U of G makes way for digital humanities

Putting emphasis on digital humanities and communal research, The Humanities Interdisciplinary Collaboration (THINC) Lab opened on the second floor of McLaughlin Library last week.

THINC Lab came as a result of conversations between the College of Arts and the library going back as far as 10 years, according to Prof. Susan Brown, a professor with the School of English and Theatre Studies who also holds the Canada Research Chair in Collaborative Digital Scholarship.

“It’s a space for people to come together and collaborate,” said Brown in an interview with The Ontarion. “It’s really a space to try to bridge the gaps in disciplines, whether disciplines in the humanities or disciplines in different colleges in the University.”

“…a space to try to bridge the gaps in disciplines, whether disciplines in the humanities or disciplines in different colleges…”

Other partners in the project include the College of Physical and Engineering Science, U of G’s Office of Research, the Canada Foundation for Innovation, and the Province of Ontario’s Ministry of Research, Innovation, and Science.

THINC Lab will soon be outfitted with desktop computers, laptops, and a flat screen touch table, but the focus of the lab does not rely on its technical elements.

“We’re really about trying to make a space for things to happen in, rather than focusing on the digital to the exclusion of the critical or the creative,” explained Brown, who hopes to open the lab up for communal research sessions, outreach training programs, and various workshops.

“It’s meant to be a very configurable space so that different things can happen here at the same time, or that as the needs of a particular group shift, the activities can change,” said Brown, referencing her own work in digital humanities. “You’ve got designers, you’ve got programmers, and you’ve got the literary scholars. You need times where you’re all facing each other and really talking as a big group, and you need times where you go off and do your thing and then come back to the big group. That doesn’t happen easily down a standard row of offices.”

“THINC Lab will soon be outfitted with desktop computers, laptops, and a flat screen touch table…”

The lab will also be available for researchers and graduate students to use for collaborative projects across different disciplines.

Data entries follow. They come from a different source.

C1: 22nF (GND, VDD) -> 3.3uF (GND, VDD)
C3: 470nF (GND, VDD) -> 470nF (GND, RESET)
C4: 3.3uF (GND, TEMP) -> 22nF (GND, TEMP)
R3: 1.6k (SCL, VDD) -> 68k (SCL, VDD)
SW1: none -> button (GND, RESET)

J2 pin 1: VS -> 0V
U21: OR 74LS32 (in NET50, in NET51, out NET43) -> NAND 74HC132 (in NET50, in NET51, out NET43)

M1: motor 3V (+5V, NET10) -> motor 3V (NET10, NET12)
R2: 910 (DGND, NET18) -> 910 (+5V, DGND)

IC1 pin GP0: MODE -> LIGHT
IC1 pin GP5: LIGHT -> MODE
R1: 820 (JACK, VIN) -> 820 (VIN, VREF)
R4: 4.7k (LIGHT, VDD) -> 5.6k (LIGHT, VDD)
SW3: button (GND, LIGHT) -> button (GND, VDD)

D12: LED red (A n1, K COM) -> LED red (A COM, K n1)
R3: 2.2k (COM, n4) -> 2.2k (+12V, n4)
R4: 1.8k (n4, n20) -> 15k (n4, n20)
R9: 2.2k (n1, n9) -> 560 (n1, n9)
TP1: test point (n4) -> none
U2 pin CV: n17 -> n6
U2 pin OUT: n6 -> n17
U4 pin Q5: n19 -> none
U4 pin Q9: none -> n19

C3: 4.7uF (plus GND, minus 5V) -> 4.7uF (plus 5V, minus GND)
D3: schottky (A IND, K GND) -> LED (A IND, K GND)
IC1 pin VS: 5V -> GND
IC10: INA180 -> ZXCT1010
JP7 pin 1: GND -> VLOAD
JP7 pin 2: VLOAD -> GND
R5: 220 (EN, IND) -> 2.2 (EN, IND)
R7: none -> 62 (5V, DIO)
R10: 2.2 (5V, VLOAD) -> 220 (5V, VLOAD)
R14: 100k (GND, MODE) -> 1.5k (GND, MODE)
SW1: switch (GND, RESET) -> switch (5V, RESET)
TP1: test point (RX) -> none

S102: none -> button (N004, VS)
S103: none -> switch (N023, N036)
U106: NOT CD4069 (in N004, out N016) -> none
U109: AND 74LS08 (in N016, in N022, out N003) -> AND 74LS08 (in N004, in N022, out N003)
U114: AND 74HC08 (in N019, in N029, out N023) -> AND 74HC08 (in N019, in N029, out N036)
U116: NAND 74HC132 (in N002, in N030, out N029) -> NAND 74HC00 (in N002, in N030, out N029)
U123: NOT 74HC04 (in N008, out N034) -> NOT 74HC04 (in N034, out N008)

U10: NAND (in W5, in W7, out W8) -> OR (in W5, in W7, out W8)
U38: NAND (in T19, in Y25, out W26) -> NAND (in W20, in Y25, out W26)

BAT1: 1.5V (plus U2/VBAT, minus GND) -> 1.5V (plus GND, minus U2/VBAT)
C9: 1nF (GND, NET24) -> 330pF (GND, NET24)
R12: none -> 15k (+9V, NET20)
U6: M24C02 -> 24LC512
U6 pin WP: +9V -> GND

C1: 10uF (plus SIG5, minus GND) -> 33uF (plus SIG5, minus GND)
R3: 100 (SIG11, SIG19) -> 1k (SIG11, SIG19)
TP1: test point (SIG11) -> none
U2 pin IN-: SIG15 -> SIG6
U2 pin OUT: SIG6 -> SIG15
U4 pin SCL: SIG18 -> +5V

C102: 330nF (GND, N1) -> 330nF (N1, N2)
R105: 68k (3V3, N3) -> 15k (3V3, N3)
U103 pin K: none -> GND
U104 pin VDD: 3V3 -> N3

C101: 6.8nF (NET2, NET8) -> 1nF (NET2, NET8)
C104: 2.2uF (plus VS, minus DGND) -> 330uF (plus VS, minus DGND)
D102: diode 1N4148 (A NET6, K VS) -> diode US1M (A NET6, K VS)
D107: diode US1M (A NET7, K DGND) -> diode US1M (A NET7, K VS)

Dr. Kim Martin, the University’s Michael Ridley Postdoctoral Fellow, hopes to see grad students utilize the lab for its multipurpose functions: “It’s nice to have a space on campus where you can invite [a group] to come and work together—especially grad students—bringing them together from different departments and having them sit down and think on problems.”

During her postdoctoral fellowship, Martin, along with research assistants and library co-op students, will be regularly working in the lab to offer drop-in help on related questions and projects.